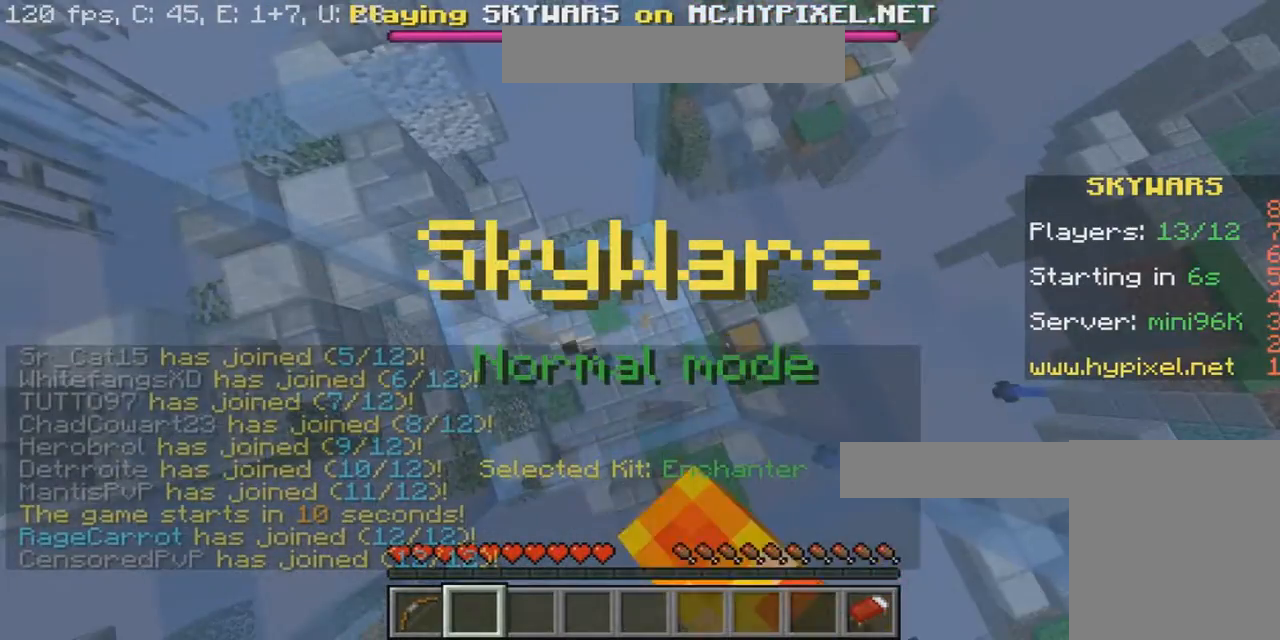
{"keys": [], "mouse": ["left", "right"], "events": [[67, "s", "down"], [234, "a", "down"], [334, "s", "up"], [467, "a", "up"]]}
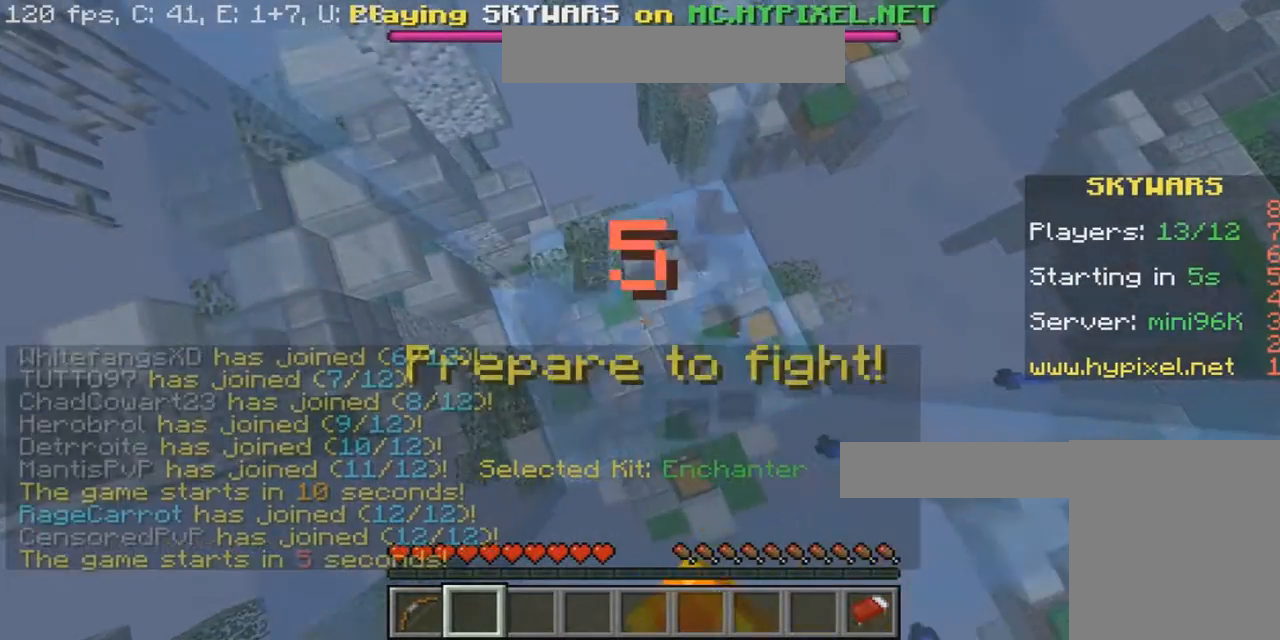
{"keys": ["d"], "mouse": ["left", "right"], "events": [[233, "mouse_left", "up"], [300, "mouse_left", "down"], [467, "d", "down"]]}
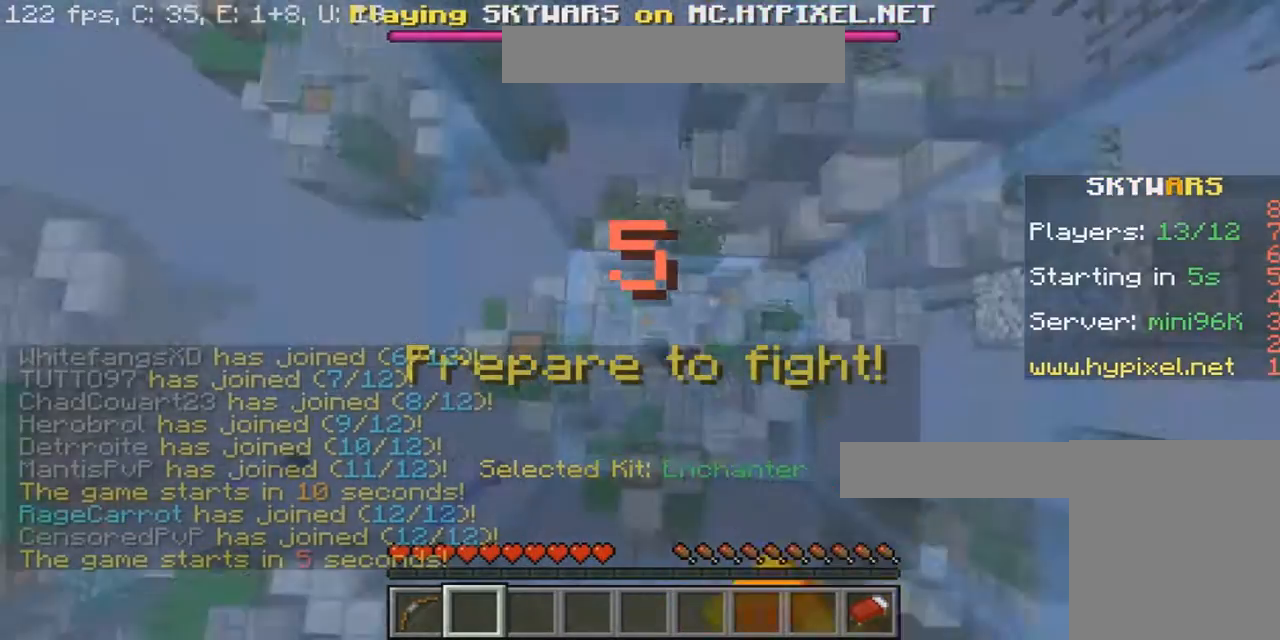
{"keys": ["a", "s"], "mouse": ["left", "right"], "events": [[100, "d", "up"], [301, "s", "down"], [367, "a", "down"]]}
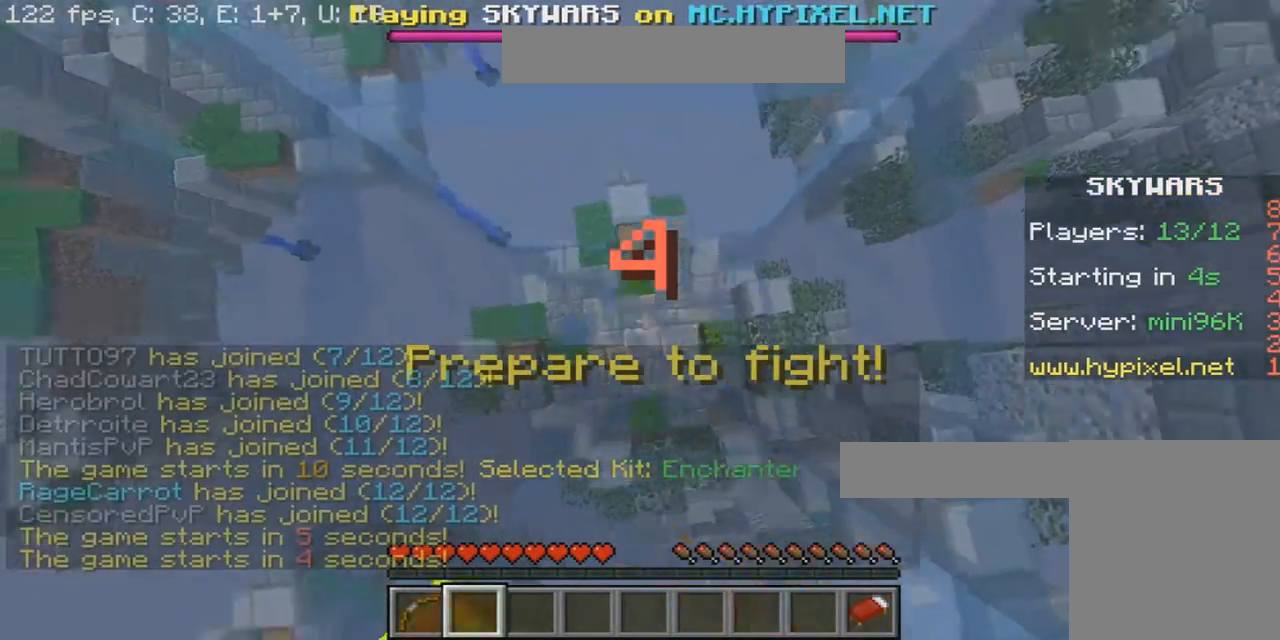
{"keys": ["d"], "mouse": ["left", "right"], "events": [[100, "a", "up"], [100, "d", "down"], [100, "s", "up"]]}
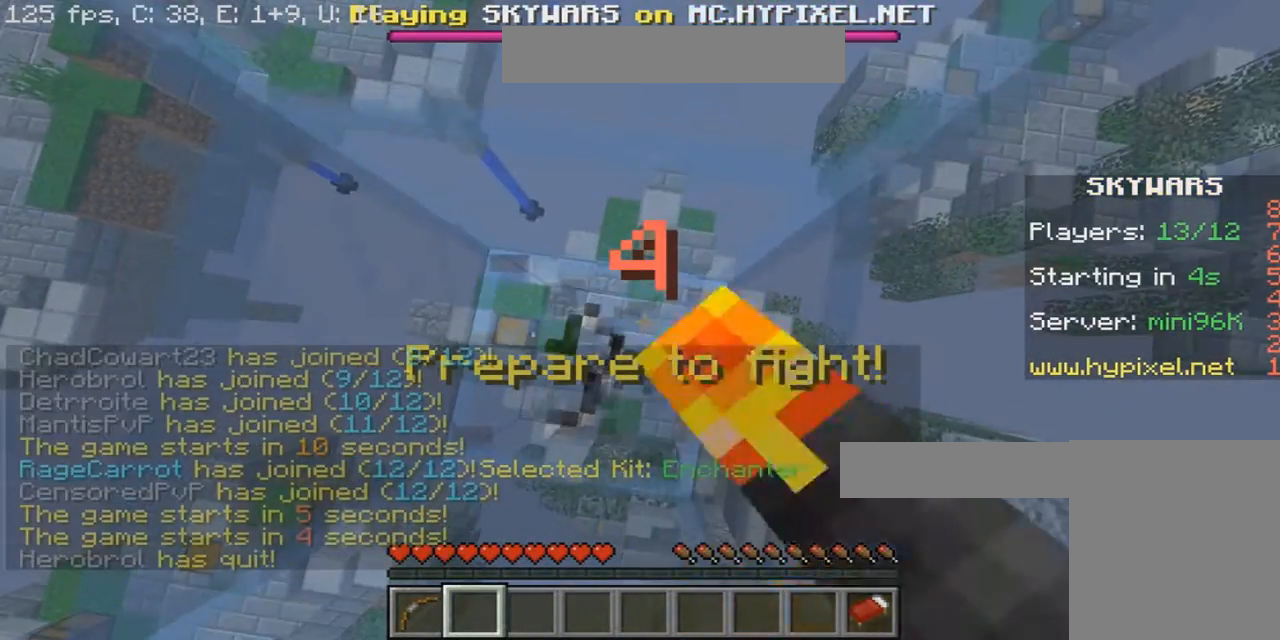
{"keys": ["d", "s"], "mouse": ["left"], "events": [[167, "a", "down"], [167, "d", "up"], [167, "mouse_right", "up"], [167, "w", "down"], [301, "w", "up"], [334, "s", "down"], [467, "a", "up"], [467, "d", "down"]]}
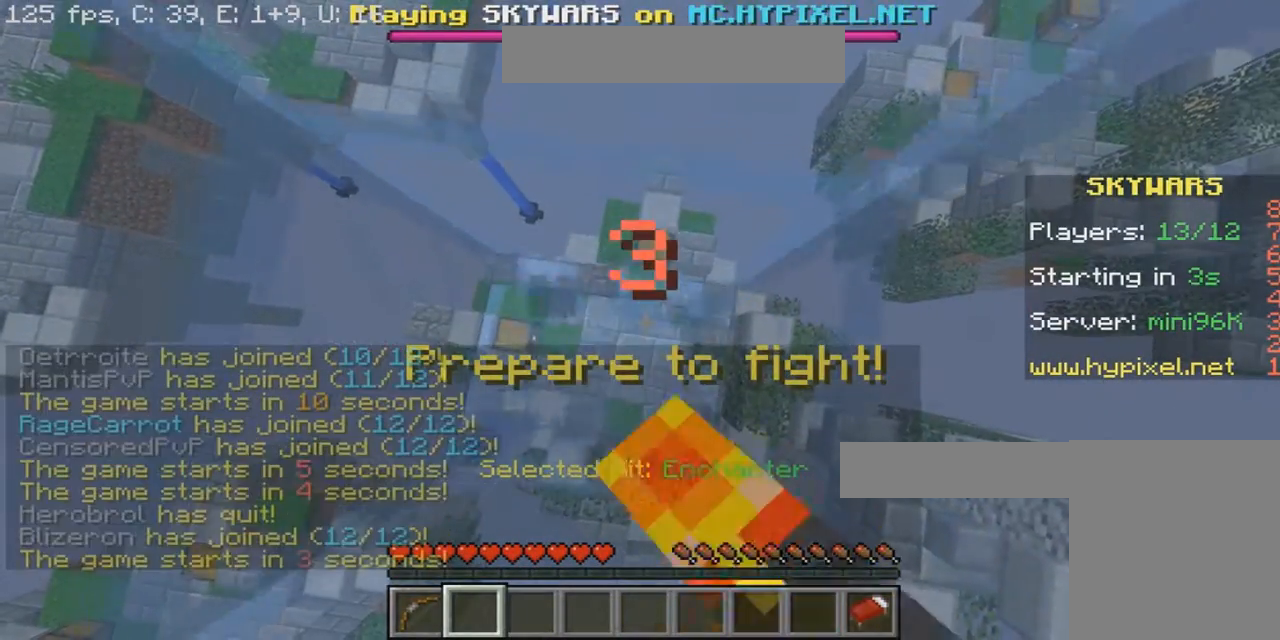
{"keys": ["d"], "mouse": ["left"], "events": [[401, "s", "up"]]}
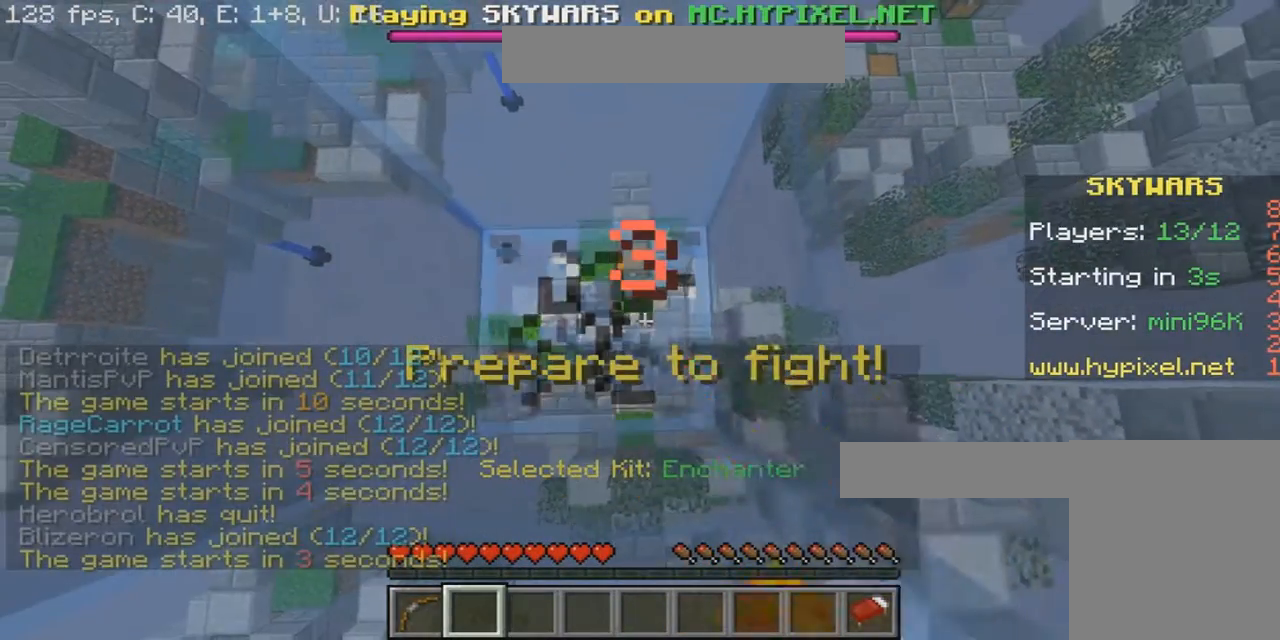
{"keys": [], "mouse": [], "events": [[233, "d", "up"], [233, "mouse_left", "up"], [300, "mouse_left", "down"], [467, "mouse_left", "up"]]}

------------------------------------------------------------------------

**HOW TO COMPLETE THIS TASK:** Return every line of the listing exactly, leaving its pictures behind.

**RESULT OF THE EXERCISE:**
{"keys": [], "mouse": ["left", "right"], "events": [[67, "s", "down"], [234, "a", "down"], [334, "s", "up"], [467, "a", "up"]]}
{"keys": ["d"], "mouse": ["left", "right"], "events": [[233, "mouse_left", "up"], [300, "mouse_left", "down"], [467, "d", "down"]]}
{"keys": ["a", "s"], "mouse": ["left", "right"], "events": [[100, "d", "up"], [301, "s", "down"], [367, "a", "down"]]}
{"keys": ["d"], "mouse": ["left", "right"], "events": [[100, "a", "up"], [100, "d", "down"], [100, "s", "up"]]}
{"keys": ["d", "s"], "mouse": ["left"], "events": [[167, "a", "down"], [167, "d", "up"], [167, "mouse_right", "up"], [167, "w", "down"], [301, "w", "up"], [334, "s", "down"], [467, "a", "up"], [467, "d", "down"]]}
{"keys": ["d"], "mouse": ["left"], "events": [[401, "s", "up"]]}
{"keys": [], "mouse": [], "events": [[233, "d", "up"], [233, "mouse_left", "up"], [300, "mouse_left", "down"], [467, "mouse_left", "up"]]}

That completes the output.